Don Sorbaioli, nell’evidenziare l’impegno profuso dai volontari in quest’opera di Carità, che svolgono due volte alla settimana (mercoledì e sabato, dalle ore 9 alle 11), ha spiegato come hanno realizzato questa sede che si sviluppa su una superficie di circa 150 mq tra Centro di ascolto e il Servizio di distribuzione-emporio. «Innanzitutto – ha precisato – con una donazione di una famiglia pievese, che ha finanziato la maggior parte dei lavori strutturali e con l’impiego delle offerte che arrivano in Caritas, in particolare quelle raccolte durante i funerali che i familiari del defunto donano alla Parrocchia. Penso che sia significativo che quest’opera di Carità porti anche il nome e il ricordo dei fratelli defunti della nostra comunità».
Il direttore della Caritas diocesana, nel ringraziare i volontari, ha ricordato a tutti i presenti che «quando riceviamo i poveri teniamo sempre in mente quattro parole: accoglienza, ascolto, conoscenza dei problemi e discernimento di come possiamo aiutare, dando soprattutto speranza, la persona angosciata, distrutta… e qualche volta anche aggressiva perché disperata».

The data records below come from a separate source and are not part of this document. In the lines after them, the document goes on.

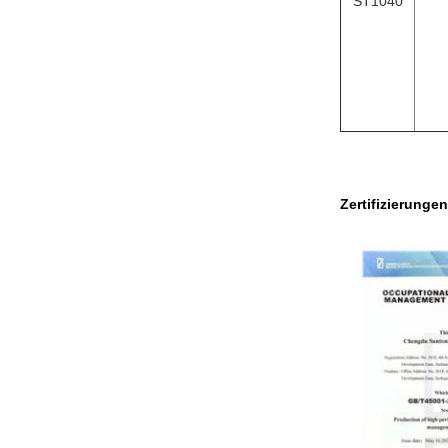
ST1040
Zertifizierungen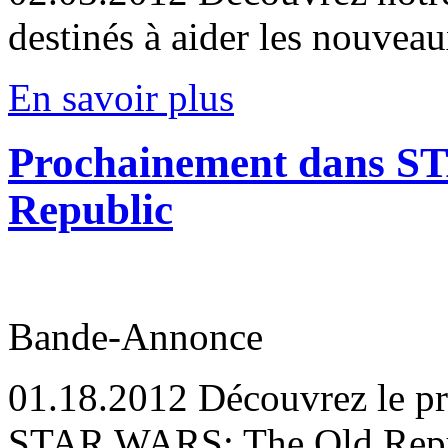
destinés à aider les nouvea
En savoir plus
Prochainement dans S
Republic
Bande-Annonce
01.18.2012
Découvrez le pr
STAR WARS: The Old Repu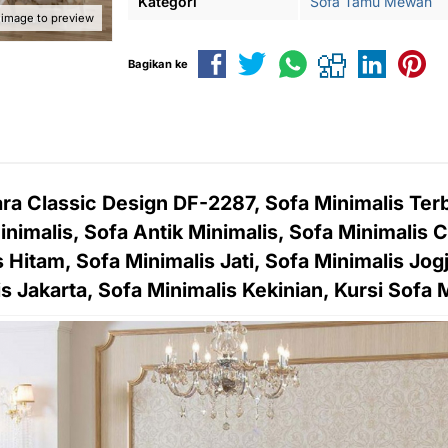
Kategori
Sofa Tamu Mewah
 image to preview
Bagikan ke
a Classic Design DF-2287, Sofa Minimalis Terb
nimalis, Sofa Antik Minimalis, Sofa Minimalis C
s Hitam, Sofa Minimalis Jati, Sofa Minimalis Jogj
s Jakarta, Sofa Minimalis Kekinian, Kursi Sofa 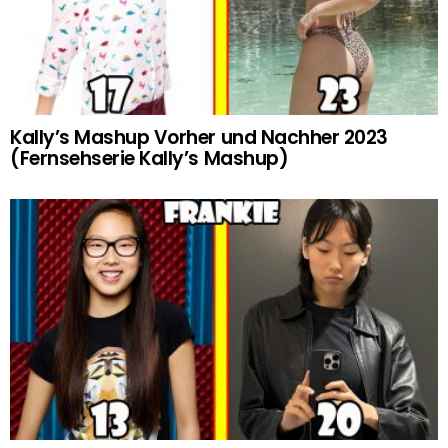
Kally’s Mashup Vorher und Nachher 2023
(Fernsehserie Kally’s Mashup)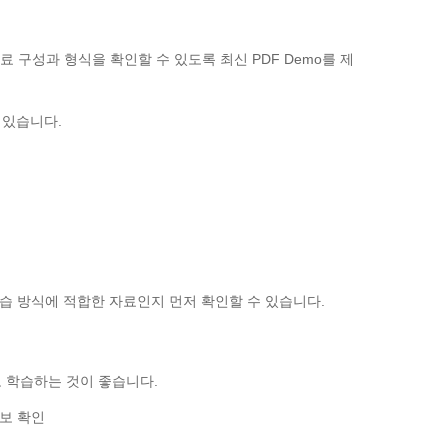
 자료 구성과 형식을 확인할 수 있도록 최신 PDF Demo를 제
 있습니다.
의 학습 방식에 적합한 자료인지 먼저 확인할 수 있습니다.
 학습하는 것이 좋습니다.
 정보 확인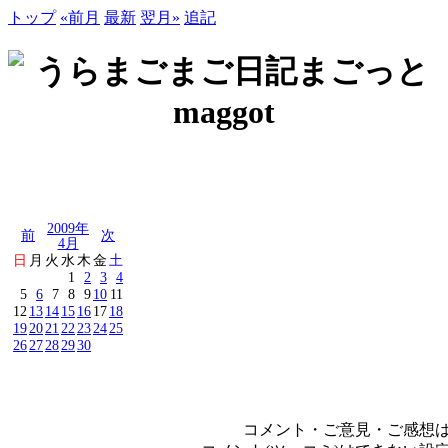
トップ
«前月
最新
翌月»
追記
2009年
前
次
4月
日
月
火
水
木
金
土
1
2
3
4
5
6
7
8
9
10
11
12
13
14
15
16
17
18
19
20
21
22
23
24
25
26
27
28
29
30
コメント・ご意見・ご感想は、e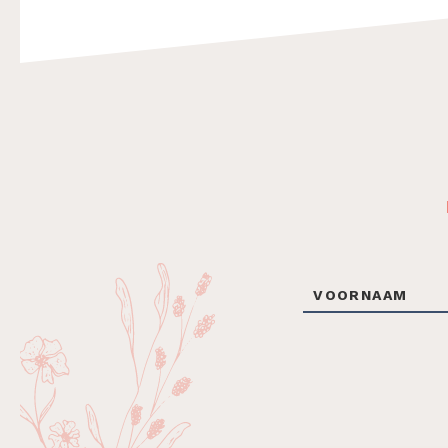
Footer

Significativa è stata la testimonianza del prof. Mauro Antini, primario oncologico emerito dell’Ospedale S. Eugenio di Roma, pievese di adozione. La sua è stata una «testimonianza di Carità laica, di un uomo non rigorosamente di chiesa», si è definito Antini, ma che «partecipa nel suo piccolo alla dimensione umana della vita. Che cosa è che alla fine unisce gli uomini? La Solidarietà in senso laico e la Carità in senso cristiano. Non importa capire che la Carità è la sorella della Fede e della Speranza. A me fa piacere pensare che dietro al concetto di Carità ci sia un tentativo di restituire a persone che si trovano nel bisogno il senso stesso della motivazione di vita, cioè recuperare quella caratteristica di pensare faticosamente positivamente nei riguardi del futuro, perché in questo ci si sente un po’ assistiti e contemporaneamente amati. Questo è raro che succeda all’interno di un ospedale, dove prevale il tecnicismo e poco il contatto umano che sta alla base di tutto: chiamiamolo Solidarietà, chiamiamolo Carità, perché dare dà più gioia che ricevere».